Quería burlarse de Joshé y escribió una carta de amor grotesca a la hija de Arizmendi, firmando Joshé Cracasch.
La chica le envió la carta a Joshé diciéndole que se querían burlar de él, pero que ella le estimaba y que pasara por delante de su casa y que hablarían.

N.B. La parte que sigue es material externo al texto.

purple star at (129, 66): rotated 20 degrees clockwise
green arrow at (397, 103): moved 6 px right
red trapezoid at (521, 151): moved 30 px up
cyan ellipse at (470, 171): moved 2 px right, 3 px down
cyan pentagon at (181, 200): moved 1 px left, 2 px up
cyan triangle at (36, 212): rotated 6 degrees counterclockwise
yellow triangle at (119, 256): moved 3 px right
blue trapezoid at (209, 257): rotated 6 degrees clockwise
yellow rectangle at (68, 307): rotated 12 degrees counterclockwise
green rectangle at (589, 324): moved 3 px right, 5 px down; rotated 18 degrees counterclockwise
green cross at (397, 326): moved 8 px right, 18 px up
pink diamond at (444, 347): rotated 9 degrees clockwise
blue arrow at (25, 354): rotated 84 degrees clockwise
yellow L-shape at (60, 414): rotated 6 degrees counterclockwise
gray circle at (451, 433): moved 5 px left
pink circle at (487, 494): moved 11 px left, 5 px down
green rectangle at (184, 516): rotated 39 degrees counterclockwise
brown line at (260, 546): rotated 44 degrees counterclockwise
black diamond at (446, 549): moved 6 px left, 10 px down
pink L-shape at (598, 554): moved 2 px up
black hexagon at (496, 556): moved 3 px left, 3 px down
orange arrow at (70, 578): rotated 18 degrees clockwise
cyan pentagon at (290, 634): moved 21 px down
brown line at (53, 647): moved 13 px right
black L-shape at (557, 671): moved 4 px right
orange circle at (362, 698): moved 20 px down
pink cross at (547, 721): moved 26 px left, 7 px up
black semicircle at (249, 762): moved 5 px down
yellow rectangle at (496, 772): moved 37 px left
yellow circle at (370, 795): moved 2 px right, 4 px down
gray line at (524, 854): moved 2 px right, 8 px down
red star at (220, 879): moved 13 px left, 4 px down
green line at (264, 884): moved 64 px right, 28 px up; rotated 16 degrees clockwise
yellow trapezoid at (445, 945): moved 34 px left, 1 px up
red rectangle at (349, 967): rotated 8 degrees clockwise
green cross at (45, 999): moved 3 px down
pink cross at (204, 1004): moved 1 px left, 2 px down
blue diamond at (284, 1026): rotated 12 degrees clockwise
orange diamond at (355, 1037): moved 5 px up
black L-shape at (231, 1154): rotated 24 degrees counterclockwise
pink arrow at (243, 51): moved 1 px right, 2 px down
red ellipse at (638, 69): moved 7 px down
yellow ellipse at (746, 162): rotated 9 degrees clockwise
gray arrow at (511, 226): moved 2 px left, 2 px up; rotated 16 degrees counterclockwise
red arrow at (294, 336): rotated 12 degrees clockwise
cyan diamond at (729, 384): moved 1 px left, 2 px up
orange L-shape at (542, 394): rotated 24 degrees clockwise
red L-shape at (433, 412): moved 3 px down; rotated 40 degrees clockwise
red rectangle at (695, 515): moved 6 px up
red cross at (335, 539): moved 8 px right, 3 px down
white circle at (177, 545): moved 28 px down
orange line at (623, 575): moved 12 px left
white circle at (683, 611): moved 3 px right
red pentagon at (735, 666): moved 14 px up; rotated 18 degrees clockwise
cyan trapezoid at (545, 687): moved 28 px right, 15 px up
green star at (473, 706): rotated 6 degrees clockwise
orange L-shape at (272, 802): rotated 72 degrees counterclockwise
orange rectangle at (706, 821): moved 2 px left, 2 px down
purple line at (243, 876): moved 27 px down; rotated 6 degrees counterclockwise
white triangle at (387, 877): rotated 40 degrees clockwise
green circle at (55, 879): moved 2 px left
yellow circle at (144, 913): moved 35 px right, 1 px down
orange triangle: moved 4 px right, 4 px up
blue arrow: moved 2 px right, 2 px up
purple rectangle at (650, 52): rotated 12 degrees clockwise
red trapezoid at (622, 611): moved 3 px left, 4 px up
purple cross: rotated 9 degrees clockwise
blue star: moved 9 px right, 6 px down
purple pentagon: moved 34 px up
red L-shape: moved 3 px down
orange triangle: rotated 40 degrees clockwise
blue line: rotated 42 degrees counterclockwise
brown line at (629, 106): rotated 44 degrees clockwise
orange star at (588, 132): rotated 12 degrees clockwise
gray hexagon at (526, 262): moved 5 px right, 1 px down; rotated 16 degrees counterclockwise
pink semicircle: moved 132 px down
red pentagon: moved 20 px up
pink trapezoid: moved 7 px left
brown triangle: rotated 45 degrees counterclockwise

Joshé fué y vió a la muchacha y le dió las buenas tardes y no se le ocurrió más; ella le preguntó si su madre, André Anthoni, estaba buena, él la contestó que sí y entonces ella le dijo:
—Hasta mañana, Joshé.
—Adiós.
Cacochipi quedó como embobado; necesitaba respirar, tomar aire y salió de Tolosa y tomó el camino de Anoeta y pasó Anoeta y luego Irura y cruzó Villabona y fué andando, andando, hasta que se topó con la partida del Cura, que iba a conquistar, viribus et armís, la gloria. Uno de la partida le dió el alto y le hizo descender de las sublimidades amatorio-musicales en que se hallaba sumido, presentándole el sencillo dilema de recibir una paliza o de venirse con nosotros.
José Cacochipi, por muy aficionado que sea a la música, no ha querido que solfeen sobre él y ya hace un mes que está en la partida.
Tal era la historia de Joshé Cracasch, que contó Dantchari, el
Estudiante, con algunos latinajos más de los que pone el autor.